*** Source excerpt ***
The CEO wants to kitesurf with me during working time.

I have no trouble with that. But I'm trying to figure out the reasons behind this activity.

Why does a CEO wants to do something like that?

What's the point of it? No money is made while we were kitesurfing during working time.

  • 8
    There doesn't have to be an ulterior motive. If you want to go kitesurfing, go kitesurfing.
    – user44108
    Jul 26, 2017 at 15:02
  • 6
    Because they want to get to know you better? Because they like or want to try kite surfing? Because they want someone to go kite surfing with? Why do you think there's anything else going on here? Just because they're a CEO doesn't mean absolutely everything they do is about money - they're still human. Jul 26, 2017 at 15:04
  • 8
    There is more to the bottom line than the bottom line. Good relationships and taking care of your people are great for business. Jul 26, 2017 at 15:06
  • 1
    Probably this means the CEO wants to build/strengthen their relationship with you. Probably the professional relationship, though they could also be seeking a personal relationship, which is a possibility you should at least be aware of.
*** Dataset rows ***
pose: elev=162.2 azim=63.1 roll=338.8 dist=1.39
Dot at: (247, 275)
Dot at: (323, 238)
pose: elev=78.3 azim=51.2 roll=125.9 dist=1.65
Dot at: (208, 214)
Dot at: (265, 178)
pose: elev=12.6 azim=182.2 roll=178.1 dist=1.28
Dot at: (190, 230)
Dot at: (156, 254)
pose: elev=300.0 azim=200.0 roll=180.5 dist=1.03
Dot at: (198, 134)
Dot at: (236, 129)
***
*** Dataset rows ***
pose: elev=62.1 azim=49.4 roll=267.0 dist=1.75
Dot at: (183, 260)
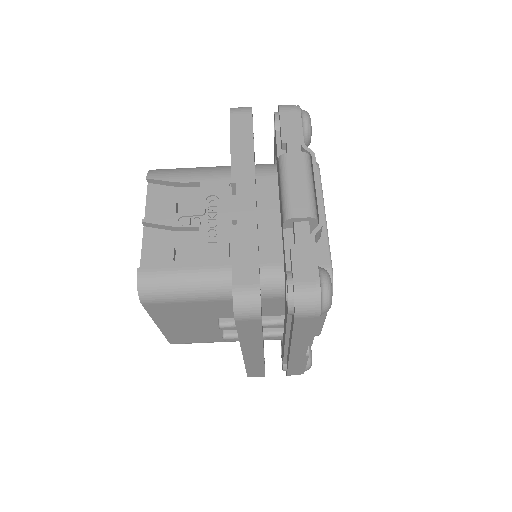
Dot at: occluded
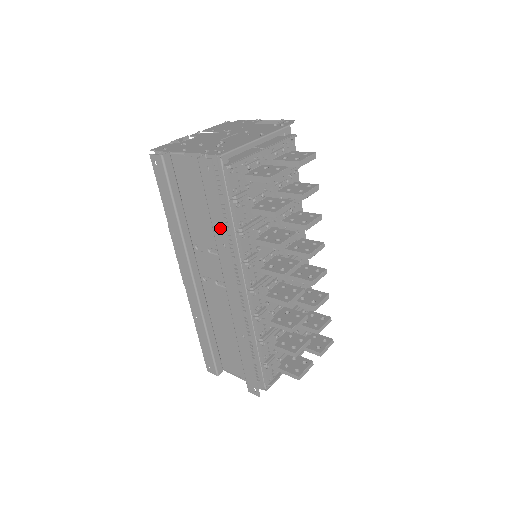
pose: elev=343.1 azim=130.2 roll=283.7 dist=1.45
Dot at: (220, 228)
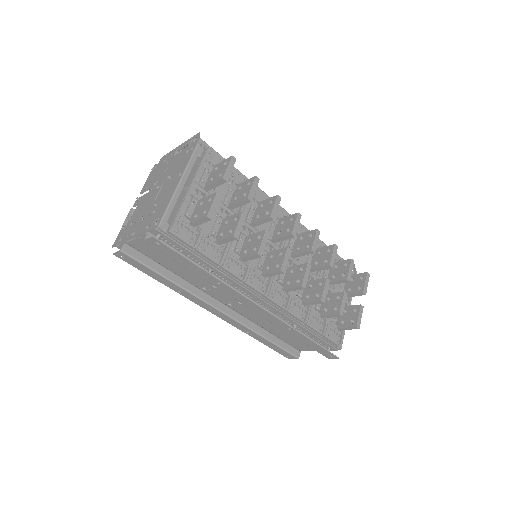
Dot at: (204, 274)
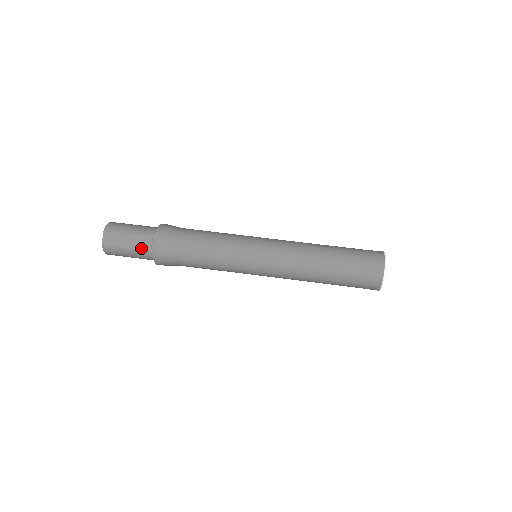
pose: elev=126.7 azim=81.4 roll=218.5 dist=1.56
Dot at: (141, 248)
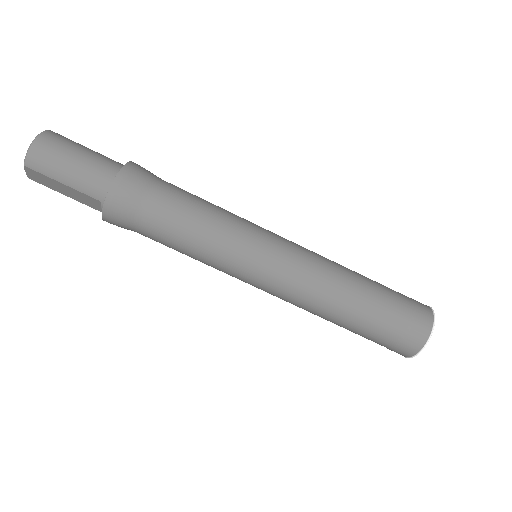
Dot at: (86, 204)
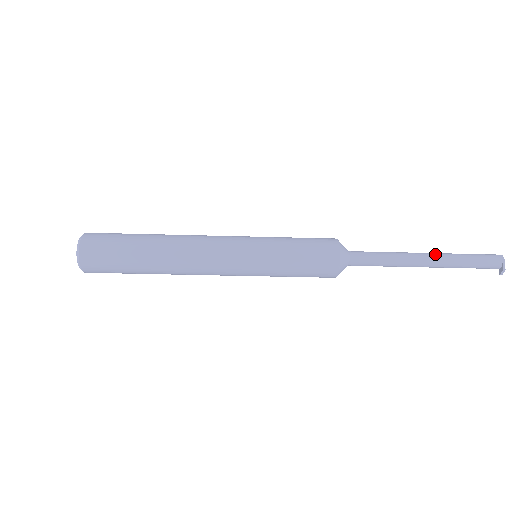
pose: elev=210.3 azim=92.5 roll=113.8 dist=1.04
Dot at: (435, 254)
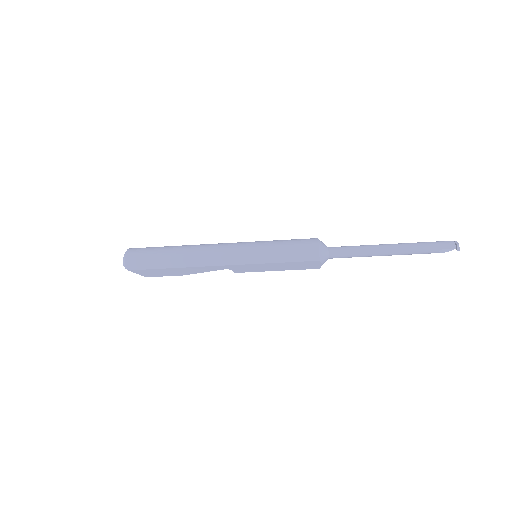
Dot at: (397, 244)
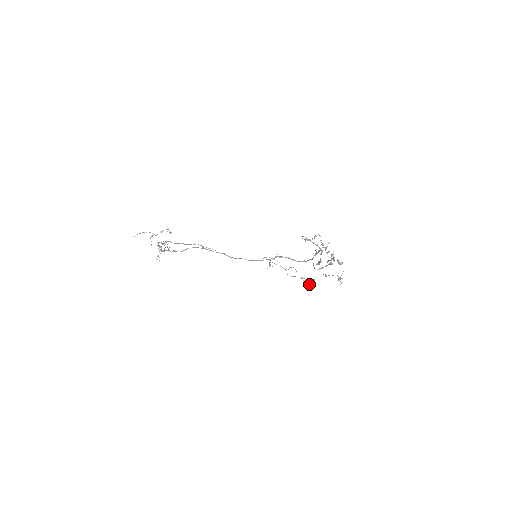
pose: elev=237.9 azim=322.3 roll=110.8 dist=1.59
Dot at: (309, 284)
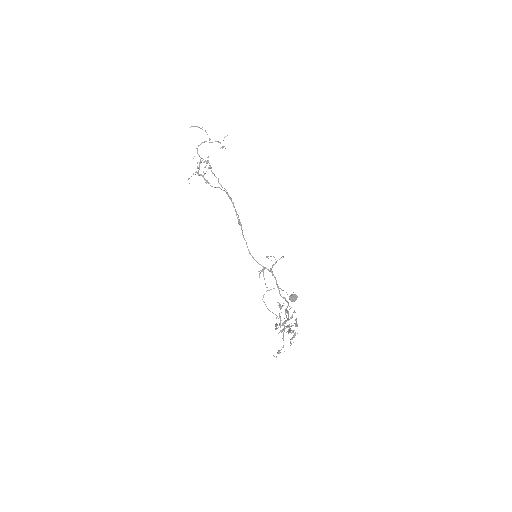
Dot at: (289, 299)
***
◆ **Problems to work on**:
A – In the kitesurfing thread, what does the CEO want to do with the poster during working time?
B – Continue the kitesurfing thread from the point where it stops.
The records come from a separate source and are not part of the kitesurfing thread.

◆ **Answers to the exercise**:
A – Go kitesurfing with the poster.

B –
    – Kaz
    Jul 26, 2017 at 15:10
  • 1
    Do you enjoy kite surfing? Did you express an interest in kite surfing to him? If so I would suspect that is why he asked you to go. Why during working time? Because that is the best time to do it. Why do it with you? Because you are a member of his team and he wants to build a relationship with you... and he probably loves to go kite surfing and can write it off as a business expense. Jul 26, 2017 at 15:20

1 Answer 1


This isn't something we can truly answer; we're not your CEO (unless, perhaps one of us actually is!), so we don't know their intentions.

However, if you want to go kitesurfing, go kitesurfing. There likely isn't any malicious background to doing this, and besides that, having a good relationship with the CEO is something to be proud of. Keep that relationship, and it could definitely come in handy in the future.

  • 3
    I think OPs concern is more about it being on the clock, not just getting a request to kite-surf in general as a social interaction!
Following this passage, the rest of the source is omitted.